Artigo Revisado por pares

Tectonic framework of the New Hebrides island arc

1972; Elsevier BV; Volume: 12; Issue: 3 Linguagem: Inglês

10.1016/0025-3227(72)90039-4

ISSN

1872-6151

Autores

Daniel E. Karig, J. Mammerickx,

Tópico(s)

earthquake and tectonic studies

Resumo

Although the New Hebrides island arc system has a number of anomalous characteristics, it conforms to the tectonic pattern observed in other western Pacific island arc systems. The two island chains represent the frontal and third arcs and are separated by a narrow extensional zone, or inter-arc basin, in which the troughs and ridges trend northerly rather than parallel to the arc system. Transverse lineations break the arc system into sections with different characteristics. The section including Santo, Malekula, Maewo and Pentecost is strongly uplifted, lacks a morphologic trench, and has a wider but inactive extensional zone. Despite the anomalous trench-frontal arc pair, the Benioff zone and volcanic chain pass through this section unchanged. South and east of 21 °S the arc system appears to be much younger with poorly developed features and no extensional zone. The 90–130 km trench-volcanic chain separation in the New Hebrides arc system is markedly smaller than in other, older arc systems. Lack of a mid-slope basement high and of the associated sediment apron suggest that oceanic crust and sediment are accreted to the forward edge of the frontal arc with time.
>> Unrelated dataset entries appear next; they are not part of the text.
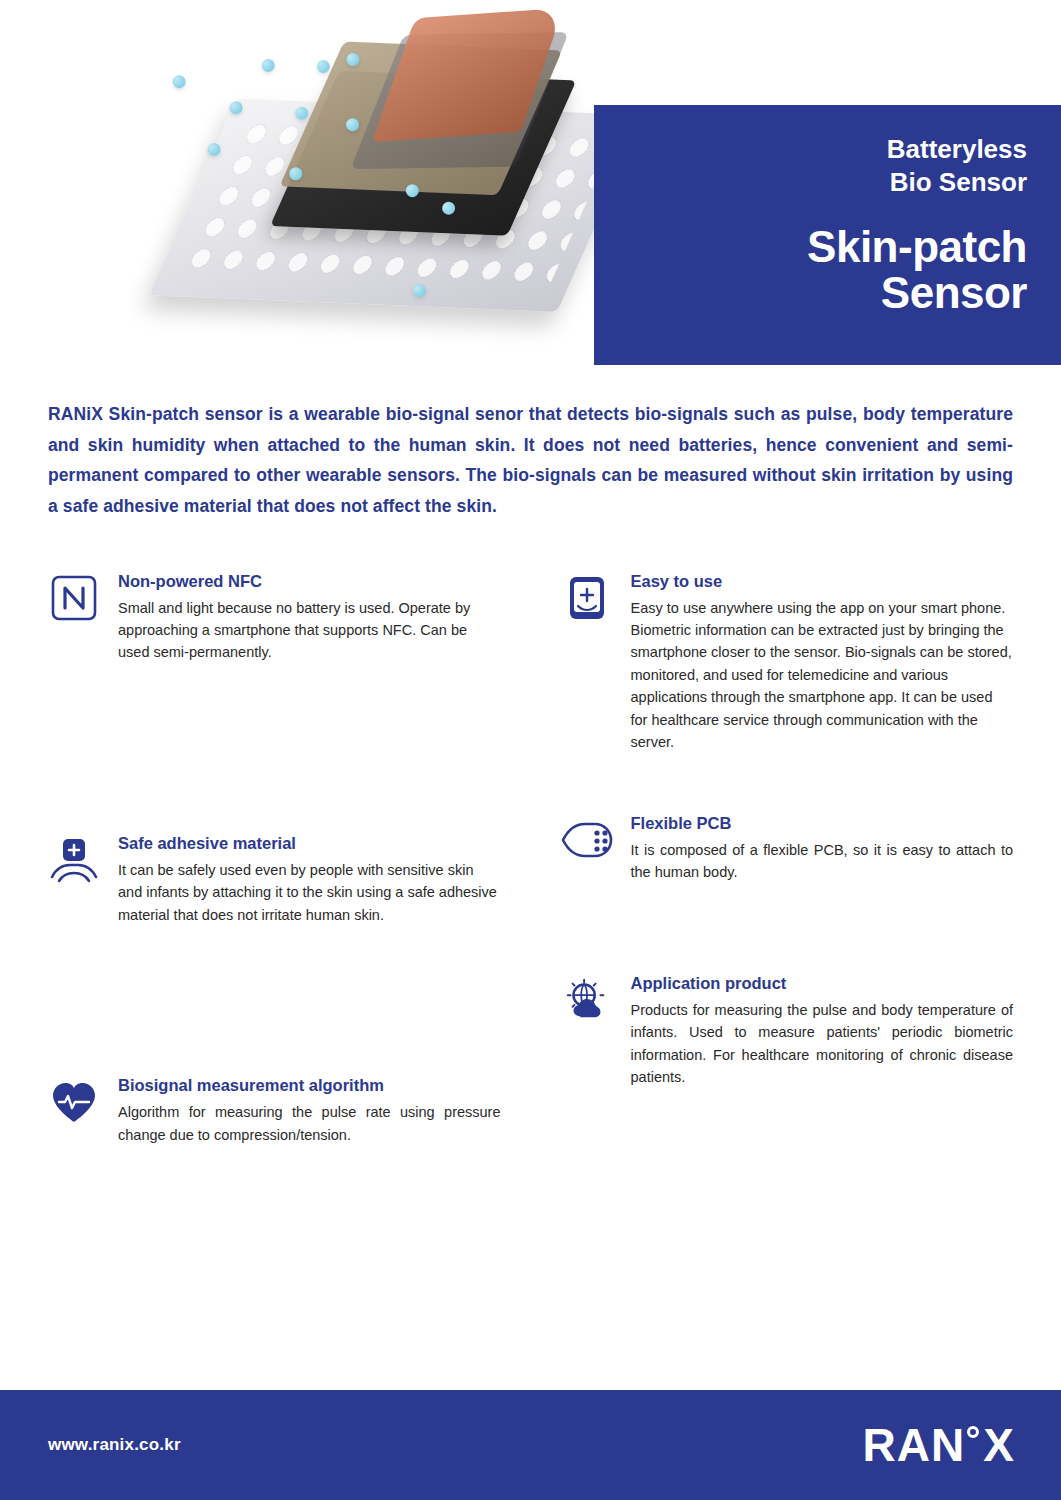Batteryless
Bio Sensor
Skin-patch
Sensor
RANiX Skin-patch sensor is a wearable bio-signal senor that detects bio-signals such as pulse, body temperature and skin humidity when attached to the human skin. It does not need batteries, hence convenient and semi-permanent compared to other wearable sensors. The bio-signals can be measured without skin irritation by using a safe adhesive material that does not affect the skin.
Non-powered NFC
Small and light because no battery is used. Operate by approaching a smartphone that supports NFC. Can be used semi-permanently.
Safe adhesive material
It can be safely used even by people with sensitive skin and infants by attaching it to the skin using a safe adhesive material that does not irritate human skin.
Biosignal measurement algorithm
Algorithm for measuring the pulse rate using pressure change due to compression/tension.
Easy to use
Easy to use anywhere using the app on your smart phone. Biometric information can be extracted just by bringing the smartphone closer to the sensor. Bio-signals can be stored, monitored, and used for telemedicine and various applications through the smartphone app. It can be used for healthcare service through communication with the server.
Flexible PCB
It is composed of a flexible PCB, so it is easy to attach to the human body.
Application product
Products for measuring the pulse and body temperature of infants. Used to measure patients' periodic biometric information. For healthcare monitoring of chronic disease patients.
www.ranix.co.kr
RAN X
The New Hebrides arc system apparently faced northeast before mid-Miocene time and was part of a continuous series of arcs from the Lau Ridge through the Solomon Islands. In the Late Tertiary, the New Hebrides arc reversed its polarity and began to move westward relative to Fiji, creating a trench-trench transform fault along the Matthew-Hunter Ridge, consuming a part of the South Fiji Basin, and opening the Fiji Plateau. In the Quaternary the Matthew-Hunter Ridge west of 175 °E became an arc system, and the inter-arc basin of the New Hebrides opened. The en-echelon pattern within the extensional zone is thought to reflect extension perpendicular to the arc system together with right lateral shear parallel to it.